The central claim offered in defense of drug prohibition is that it reduces harmful drug consumption by increasing the personal cost, societal taboo or potential criminal penalties associated with drug use. Available evidence suggests prohibition likely prevents some harmful consumption, particularly at the margins. But the magnitude of this benefit is modest, difficult to quantify, and rarely specified with any precision. This matters, as such benefits are the only reason for us to incur the costs of drug prohibition, which are large, concrete and compounding.

Drug prohibition imposes tens of billions of dollars in annual fiscal costs. Most visible among these are expenditures for the criminal justice operations the policy necessitates, including law enforcement and prosecution, incarceration and supervision of those on probation or parole. Less obvious costs are those that result from burdens placed on users, such as lost productivity from imprisonment and the diminished employment prospects faced by those with a criminal record.

Another commonly cited monetary cost is the forgone tax revenue that results from driving prohibited substances into black markets. While many of us don’t find the ability to tax a compelling argument, there is certainly a case to be made in the context of alcohol, cigarette and drug consumption that taxes on users can help cover the costs — of health care and drug rehabilitation programs — that consumption places on society.

Figures on how much revenue could be gained from a nationwide legalization of, for example, marijuana vary widely, but the Tax Foundation estimated in December 2023 that states could expect to generate $8.5 billion annually, allowing the licit market to undercut the black market. That isn’t pocket change.

If fiscal expenditures were the only costs associated with the war on drugs, they might be incentive enough to reconsider current policy. Yet they are but the tip of the iceberg when one considers the numerous and severe nonmonetary harms imposed by prohibition.

Criminalizing any activity inflicts substantial human and social costs on those who are prosecuted and convicted, including the loss of their freedom, family disruption, and damaged life and occupational prospects that are propagated through generations. Proponents of current policy often dismiss costs that fall on drug users and their families, but they certainly must be considered and weighed against the benefits of current policy.
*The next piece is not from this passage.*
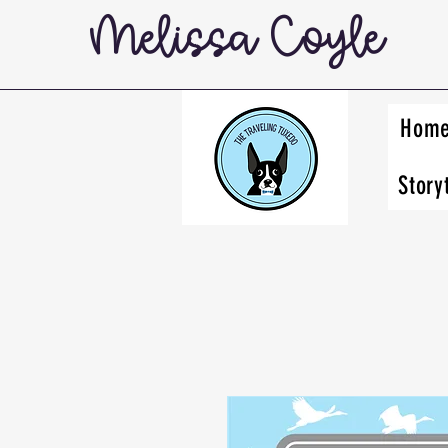
Melissa Coyle
Hom
Story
Furthermore, some costs fall on all Americans, whether or not they are drug users. Freedom is undermined generally by the expanded surveillance, civil forfeiture, police militarization, corruption and strained community trust that flow from enforcement of prohibition. These effects erode respect for the law, which carries its own cost.

And, of course, innocent Americans have suffered from the violence, crime and deadlier drugs that inevitably result from policies of prohibition. Our regrettable historical experience with alcohol prohibition is an apt illustration, and one that nearly all Americans accept. It’s ironic that the scourge of fentanyl is a prime justification being used to intensify the drug war, when it’s an example of what prohibition and criminalization ultimately spawn: more potent and dangerous substances that are easier to smuggle, store and distribute, while they offer higher profit margins to the illicit trade.

Many mistake the hopelessness of the drug war with failed enforcement, rather than the persistent demand for drugs. But nearly all of its harms arise — and increase — with successful enforcement of the policy path we have chosen.

The recent expansion of the drug war into military action underscores a deeper problem: a longstanding policy with costs that are concrete, immense and well documented, while its benefits remain vague and modest. Cost-benefit analysis of complex social problems never generates perfect answers, but with a full and honest consideration of both sides of the ledger, it does produce clarity.

Such clarity shows that drug prohibition increasingly fails the test. A society committed to freedom and effective policy can no longer ignore this conclusion, particularly when threatening to pursue that failed policy with all the more gusto.